In order to bridge this financial divide, Dankova advocates for immediate and practical measures that can be taken within the industry. She emphasizes the importance of initiatives on the customer side, such as comprehensive energy efficiency strategies that could lead to a reduction in building energy demands by up to 30 percent. Furthermore, she proposes leveraging demand flexibility, specifically through the use of district cooling networks that utilize thermal storage to manage consumption during off-peak hours.
Dankova notes that this approach could fundamentally change the dynamics of energy consumption, transforming consumers into active participants in grid management rather than merely passive users.
The potential for savings through digitalisation and asset management is also a topic of discussion. While not a panacea, digital tools and advanced network planning could decrease the necessity for traditional grid infrastructure by 20 to 30 percent. Many utilities are harnessing data from various technologies, including drones and satellite imagery combined with artificial intelligence, to reduce both capital and operational expenses by 15 to 20 percent. The implementation of smart meters and digital twin technology has enabled utilities to gain detailed visibility into power flows, significantly lessening the need for new connections by up to two-thirds. Moreover, technologies such as self-healing grids and microgrid management systems are currently enhancing resilience within energy systems.

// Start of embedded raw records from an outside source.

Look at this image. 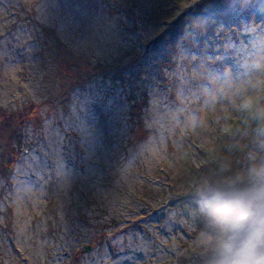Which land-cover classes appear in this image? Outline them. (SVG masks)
I'll list each match as a JSON object with an SVG mask.
<instances>
[{
    "label": "rangeland",
    "instance_id": "rangeland-1",
    "mask_svg": "<svg viewBox=\"0 0 264 264\" xmlns=\"http://www.w3.org/2000/svg\"><path fill=\"white\" fill-rule=\"evenodd\" d=\"M172 1L0 0V264H185L200 218L165 183L196 175L201 149L226 160V131L264 99V0H232L165 62L152 36ZM131 49L138 64L117 63ZM252 142L238 168L264 166Z\"/></svg>",
    "mask_w": 264,
    "mask_h": 264
},
{
    "label": "trees",
    "instance_id": "trees-1",
    "mask_svg": "<svg viewBox=\"0 0 264 264\" xmlns=\"http://www.w3.org/2000/svg\"><path fill=\"white\" fill-rule=\"evenodd\" d=\"M232 0H173L172 3L156 14V30L152 41L164 49V61L173 62L176 57L183 55L191 57V51L195 49L196 43L204 36L210 21L214 20L221 11H224ZM117 58V63L128 60L130 65L138 64L139 54L135 49L125 50ZM102 65L101 61L94 64L95 68ZM137 81L144 83V73L138 71ZM142 96L131 95L134 100L132 114L137 115L149 105V92L143 85ZM70 94H67V99ZM264 97V96H263ZM139 120L142 121V118ZM14 122H11V126ZM245 132H249L254 146L264 140V99L255 110L248 111L243 118L232 122L225 136L229 140L223 141L222 152L226 160L218 159L205 149L200 150L199 166L195 168L193 175L184 183H165L168 188L164 191L162 198L169 204L190 203L195 208L198 229L189 233V238L184 241L186 247L185 264L187 257L189 264H215L223 241L231 235V222L223 211V195L234 188L247 187L250 183V172L261 165L248 168L244 164L238 168L239 163L231 157L234 146ZM255 147V146H254ZM205 155V157H204ZM211 163V166H210ZM218 179V180H216ZM202 218V221H201ZM79 220L84 222L83 217ZM134 222V221H133ZM136 227V222L133 223ZM105 237L107 233L103 234ZM188 242V244H187Z\"/></svg>",
    "mask_w": 264,
    "mask_h": 264
},
{
    "label": "clouds",
    "instance_id": "clouds-1",
    "mask_svg": "<svg viewBox=\"0 0 264 264\" xmlns=\"http://www.w3.org/2000/svg\"><path fill=\"white\" fill-rule=\"evenodd\" d=\"M250 178L247 187L222 196L232 227L215 264H264V166L251 170Z\"/></svg>",
    "mask_w": 264,
    "mask_h": 264
},
{
    "label": "water",
    "instance_id": "water-1",
    "mask_svg": "<svg viewBox=\"0 0 264 264\" xmlns=\"http://www.w3.org/2000/svg\"><path fill=\"white\" fill-rule=\"evenodd\" d=\"M91 249V246H86L85 251H89Z\"/></svg>",
    "mask_w": 264,
    "mask_h": 264
}]
</instances>
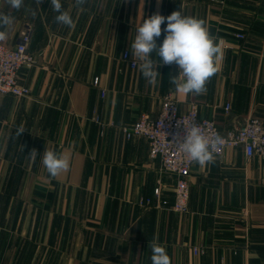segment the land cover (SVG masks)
Segmentation results:
<instances>
[{"label": "crops", "instance_id": "1", "mask_svg": "<svg viewBox=\"0 0 264 264\" xmlns=\"http://www.w3.org/2000/svg\"><path fill=\"white\" fill-rule=\"evenodd\" d=\"M61 3L71 27L55 22L49 0H24L20 10L0 0V12L14 17L0 43L15 46L29 31L36 61L20 80L31 96H0V264H151L154 238L171 264H264L263 158L248 159L237 147L214 163H195L183 214L172 209L175 177L150 157L145 138L123 132L142 114L158 117L168 94L182 112L197 105L221 132L251 116L264 120V0ZM173 11L203 19L218 37L219 71L203 94L175 91V63L158 67L161 77L149 84L129 50L144 19ZM161 28L158 46L166 22ZM45 148L67 155L69 170L50 177Z\"/></svg>", "mask_w": 264, "mask_h": 264}, {"label": "clouds", "instance_id": "2", "mask_svg": "<svg viewBox=\"0 0 264 264\" xmlns=\"http://www.w3.org/2000/svg\"><path fill=\"white\" fill-rule=\"evenodd\" d=\"M41 5L43 0H34ZM10 7L20 10L24 6V0H7ZM86 0H74V5L81 8ZM51 9L57 13L55 22L71 27L73 18L70 11L65 10L61 0H49ZM33 18L37 12L34 9H26ZM14 22V17L0 12V41L8 37L7 28ZM166 22L163 29L164 39L161 45H157V39L162 34L161 25ZM133 59L140 61L138 67L143 77L149 84L157 82L161 77L157 68L161 65L178 66L179 73L171 75L170 83L175 91L181 94L200 95L206 92V84L212 76L219 71L217 60L222 54L218 43V37L213 36L203 19L185 16L181 11H173L167 17L156 13L144 19L136 27L134 40L130 43ZM155 54L157 59H153ZM24 130H19V135ZM178 147L184 154L199 166L214 163V150L222 142L218 134L210 138L196 122H191L183 137H177ZM38 152L33 149L29 155L33 160ZM42 164L48 175L56 178L70 168V159L67 155L57 153L45 148L42 156ZM151 264H171L166 248L154 238L150 244Z\"/></svg>", "mask_w": 264, "mask_h": 264}, {"label": "built area", "instance_id": "3", "mask_svg": "<svg viewBox=\"0 0 264 264\" xmlns=\"http://www.w3.org/2000/svg\"><path fill=\"white\" fill-rule=\"evenodd\" d=\"M238 37L244 38L241 35ZM30 42V32L25 31L15 46L0 43V96L26 98L32 95V90L20 83L22 71L33 67L36 63L35 57L29 52ZM123 59L133 68L137 66L128 52L124 53ZM225 111L227 114L230 113V104L225 106ZM94 120L100 122L98 118ZM193 121L199 124L210 138L217 134L222 137V142L214 150V157L223 156L229 148L242 147L248 159L255 156L264 159L263 119L251 116L241 125L221 132L214 121L200 117L197 105L194 104L188 111L182 112L178 100L170 94L166 95L158 117L142 114L135 124L124 127L123 132L128 139L145 138L149 144L150 157L159 158L163 171L175 177V202L172 209L183 214L190 212V176L195 163L178 147L176 139L184 136L185 129ZM155 193L157 197L161 196V189H156ZM149 203V200H140L141 205ZM161 204L165 207L168 202L163 201ZM241 220L248 225V211L242 213ZM195 252L198 253V250L196 249Z\"/></svg>", "mask_w": 264, "mask_h": 264}]
</instances>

As demand skyrockets, particularly due to the integration of data centres, electric vehicles, and industrial electrification, ensuring stability within the grid becomes paramount. Dankova cautions that the load variations presented by data centres, which can fluctuate by hundreds of megawatts in mere milliseconds, highlight a significant stability risk. She suggests that connection policies and grid codes require redesigning to foster resilient and thriving future energy systems, recognizing these new loads as “grid actors” that carry specific support obligations.
For long-term planning and workforce development, government involvement is crucial. Dankova highlights a critical disconnect between long-term infrastructure needs and short-term regulatory frameworks, warning that a narrow focus on five-year planning can lead to repetitive asset replacements. To mitigate excessive transmission costs, governments are urged to provide long-term visibility regarding development plans and coordinated land allocation.
In the global struggle for skilled talent in grid design and construction, government support is also pivotal. As Dankova points out, “successful regions will be those that develop comprehensive talent strategies.”
The future trajectory for the energy sector hinges on reimagining traditional sector boundaries, aligning toward an integrated ecosystem that prioritizes reliable, affordable, and sustainable energy.